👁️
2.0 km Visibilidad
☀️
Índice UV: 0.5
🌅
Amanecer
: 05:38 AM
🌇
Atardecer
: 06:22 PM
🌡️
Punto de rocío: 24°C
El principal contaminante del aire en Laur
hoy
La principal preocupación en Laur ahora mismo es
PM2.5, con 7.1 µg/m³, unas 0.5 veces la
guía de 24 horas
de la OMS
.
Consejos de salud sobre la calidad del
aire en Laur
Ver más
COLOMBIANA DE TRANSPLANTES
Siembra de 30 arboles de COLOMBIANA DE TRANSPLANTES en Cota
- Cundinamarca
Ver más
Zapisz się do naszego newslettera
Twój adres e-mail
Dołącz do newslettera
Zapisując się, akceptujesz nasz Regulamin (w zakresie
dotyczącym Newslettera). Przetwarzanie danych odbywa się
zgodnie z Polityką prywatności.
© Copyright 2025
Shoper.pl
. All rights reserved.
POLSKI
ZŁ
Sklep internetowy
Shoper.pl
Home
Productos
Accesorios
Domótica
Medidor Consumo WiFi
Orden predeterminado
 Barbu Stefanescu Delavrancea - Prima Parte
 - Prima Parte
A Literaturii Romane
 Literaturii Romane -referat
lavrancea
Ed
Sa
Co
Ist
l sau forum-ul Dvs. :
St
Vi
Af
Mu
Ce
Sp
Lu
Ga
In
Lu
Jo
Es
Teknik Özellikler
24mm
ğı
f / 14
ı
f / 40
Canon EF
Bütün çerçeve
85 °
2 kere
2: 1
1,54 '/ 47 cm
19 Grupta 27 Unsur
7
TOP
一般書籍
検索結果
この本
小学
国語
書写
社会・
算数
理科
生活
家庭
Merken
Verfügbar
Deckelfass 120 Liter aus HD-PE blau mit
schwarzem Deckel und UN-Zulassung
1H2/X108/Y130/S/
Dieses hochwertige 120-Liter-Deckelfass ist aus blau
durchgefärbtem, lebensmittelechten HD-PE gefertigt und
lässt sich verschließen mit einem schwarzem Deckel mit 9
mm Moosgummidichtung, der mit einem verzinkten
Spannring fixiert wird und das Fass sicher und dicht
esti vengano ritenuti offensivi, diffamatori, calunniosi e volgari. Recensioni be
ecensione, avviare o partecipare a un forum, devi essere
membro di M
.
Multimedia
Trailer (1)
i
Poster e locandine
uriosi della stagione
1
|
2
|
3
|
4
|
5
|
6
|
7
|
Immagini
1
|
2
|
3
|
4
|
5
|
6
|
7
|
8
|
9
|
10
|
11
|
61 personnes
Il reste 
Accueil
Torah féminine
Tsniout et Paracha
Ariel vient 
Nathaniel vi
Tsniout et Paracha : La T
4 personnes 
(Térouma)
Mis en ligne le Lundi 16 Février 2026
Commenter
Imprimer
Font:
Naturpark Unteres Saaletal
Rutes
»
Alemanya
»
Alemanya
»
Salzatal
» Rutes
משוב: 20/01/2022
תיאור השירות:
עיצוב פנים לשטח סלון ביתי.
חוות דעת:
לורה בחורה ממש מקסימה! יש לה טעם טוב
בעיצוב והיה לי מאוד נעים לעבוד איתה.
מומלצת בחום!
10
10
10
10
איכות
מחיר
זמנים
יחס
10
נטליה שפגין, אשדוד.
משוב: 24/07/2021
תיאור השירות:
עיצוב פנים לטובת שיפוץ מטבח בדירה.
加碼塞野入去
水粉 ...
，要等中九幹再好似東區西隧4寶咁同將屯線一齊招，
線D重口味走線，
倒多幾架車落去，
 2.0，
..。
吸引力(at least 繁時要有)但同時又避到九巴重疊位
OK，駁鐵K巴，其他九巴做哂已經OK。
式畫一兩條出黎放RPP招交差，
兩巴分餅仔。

------------------------------------------------------------

EXERCISE DETAILS
Provide only the number of lines above that contain the word "principal".

ANSWER SPACE
2